Dünya ile ilgili atasözleri deyimler ve anlamları

Güncellenme: Soru/Yorum: 0

İlgili deyimler ve anlamları


Türkiye'nin de göründüğü Dünya görüntüsü
Dünya
İçinde "dünya" kelimesi geçen deyimler, açıklamaları ve örnek cümleler:

  • Dünya ahiret bacım (kardeşim) olsun: (deyiminin anlamı) Karşı cinsten bir bayan kişi ya da bir tanıdıktan söz ederken "ona el sürmem, kötü gözle bakmam" anlamında söylenir ve kardeşlik duygusundan başka bir gözle bakılmadığını anlatır: Veli benim bir canımdan kıymetli kardaşım, kız kardaşı Ayşe, dünya ahiret bacım... Yaktırır mıyız başını bacımızın? Düşürür müyüz bacımızı bir itin eline? (S. Kocagöz)

━━━━━━━━━━

— Görevin amacı —
"Dünya" deyimleri metnine göre "Dünya ahiret bacım (kardeşim) olsun" deyimi, karşıdaki kişiye hangi duygudan başka bir gözle bakılmadığını anlatır? Bu görev için satırlara ihtiyaç yoktur.

━━━━━━━━━━

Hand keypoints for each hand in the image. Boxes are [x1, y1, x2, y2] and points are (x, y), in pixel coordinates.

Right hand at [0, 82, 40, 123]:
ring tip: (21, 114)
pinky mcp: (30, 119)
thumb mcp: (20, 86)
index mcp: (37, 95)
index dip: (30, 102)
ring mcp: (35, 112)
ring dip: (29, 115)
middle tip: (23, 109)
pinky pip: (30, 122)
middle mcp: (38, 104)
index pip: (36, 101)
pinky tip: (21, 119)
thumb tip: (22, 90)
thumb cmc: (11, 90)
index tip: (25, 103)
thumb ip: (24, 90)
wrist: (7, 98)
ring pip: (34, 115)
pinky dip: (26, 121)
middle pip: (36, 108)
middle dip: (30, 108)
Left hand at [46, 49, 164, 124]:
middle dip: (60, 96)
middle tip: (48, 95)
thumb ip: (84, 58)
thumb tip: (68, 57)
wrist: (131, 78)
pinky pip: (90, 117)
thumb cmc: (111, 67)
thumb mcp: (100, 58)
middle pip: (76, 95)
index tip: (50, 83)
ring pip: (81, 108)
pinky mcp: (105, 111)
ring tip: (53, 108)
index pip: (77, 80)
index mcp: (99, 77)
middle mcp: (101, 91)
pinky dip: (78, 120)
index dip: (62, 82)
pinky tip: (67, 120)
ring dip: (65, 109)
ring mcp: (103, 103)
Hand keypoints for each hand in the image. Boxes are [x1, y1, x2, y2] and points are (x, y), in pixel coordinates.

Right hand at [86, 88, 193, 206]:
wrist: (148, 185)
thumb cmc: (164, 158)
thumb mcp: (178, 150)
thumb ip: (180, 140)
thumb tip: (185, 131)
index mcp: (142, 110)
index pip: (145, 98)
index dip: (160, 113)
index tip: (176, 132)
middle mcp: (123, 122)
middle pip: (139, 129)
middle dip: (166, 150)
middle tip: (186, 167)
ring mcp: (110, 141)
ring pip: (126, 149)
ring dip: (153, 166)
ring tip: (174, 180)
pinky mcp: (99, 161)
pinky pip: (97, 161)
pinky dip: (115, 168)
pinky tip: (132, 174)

━━━━━━━━━━

— Görev çıktısı —
Kardeşlik duygusundan başka bir gözle bakılmadığını anlatır.